#### Action item
Lines holding the string "colidiu" in the listing below are to be copied.

#### Given data
□ □ □ □ □

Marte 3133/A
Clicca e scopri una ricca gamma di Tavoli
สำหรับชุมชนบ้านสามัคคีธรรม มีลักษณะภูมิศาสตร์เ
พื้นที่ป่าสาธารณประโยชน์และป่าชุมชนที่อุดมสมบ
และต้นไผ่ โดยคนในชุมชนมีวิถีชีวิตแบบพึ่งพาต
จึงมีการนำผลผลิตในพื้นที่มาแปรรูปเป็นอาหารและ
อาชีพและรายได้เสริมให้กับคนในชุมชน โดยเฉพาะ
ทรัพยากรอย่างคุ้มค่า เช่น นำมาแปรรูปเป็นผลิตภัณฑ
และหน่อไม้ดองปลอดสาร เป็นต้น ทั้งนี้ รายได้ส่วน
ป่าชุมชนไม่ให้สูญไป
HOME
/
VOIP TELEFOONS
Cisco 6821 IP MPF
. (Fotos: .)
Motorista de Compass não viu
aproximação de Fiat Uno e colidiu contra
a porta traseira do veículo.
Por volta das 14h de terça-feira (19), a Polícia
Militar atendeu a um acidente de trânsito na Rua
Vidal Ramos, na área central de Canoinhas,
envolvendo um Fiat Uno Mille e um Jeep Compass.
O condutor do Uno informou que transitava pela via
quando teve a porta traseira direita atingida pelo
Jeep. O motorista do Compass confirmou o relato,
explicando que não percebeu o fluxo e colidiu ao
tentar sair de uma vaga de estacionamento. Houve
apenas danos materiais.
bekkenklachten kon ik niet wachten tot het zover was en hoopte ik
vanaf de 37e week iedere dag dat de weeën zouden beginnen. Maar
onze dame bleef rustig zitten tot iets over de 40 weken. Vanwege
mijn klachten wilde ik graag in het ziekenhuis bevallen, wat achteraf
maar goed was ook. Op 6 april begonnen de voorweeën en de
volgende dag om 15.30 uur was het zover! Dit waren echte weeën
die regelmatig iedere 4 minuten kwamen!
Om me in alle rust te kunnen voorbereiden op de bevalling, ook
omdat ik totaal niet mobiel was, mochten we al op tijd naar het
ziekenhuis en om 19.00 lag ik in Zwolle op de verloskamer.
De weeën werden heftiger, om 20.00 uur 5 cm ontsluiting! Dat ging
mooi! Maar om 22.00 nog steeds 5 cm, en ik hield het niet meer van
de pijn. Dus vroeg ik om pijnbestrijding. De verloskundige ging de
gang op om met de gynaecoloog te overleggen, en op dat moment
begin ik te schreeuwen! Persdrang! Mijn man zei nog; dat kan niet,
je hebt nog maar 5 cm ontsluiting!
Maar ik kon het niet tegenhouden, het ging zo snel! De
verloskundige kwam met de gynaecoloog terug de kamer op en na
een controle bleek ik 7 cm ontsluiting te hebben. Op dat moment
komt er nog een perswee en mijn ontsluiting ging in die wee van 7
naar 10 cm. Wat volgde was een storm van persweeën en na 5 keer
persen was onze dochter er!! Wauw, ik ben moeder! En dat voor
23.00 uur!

□ □ □ □ □

#### Exercise solution
aproximação de Fiat Uno e colidiu contra
explicando que não percebeu o fluxo e colidiu ao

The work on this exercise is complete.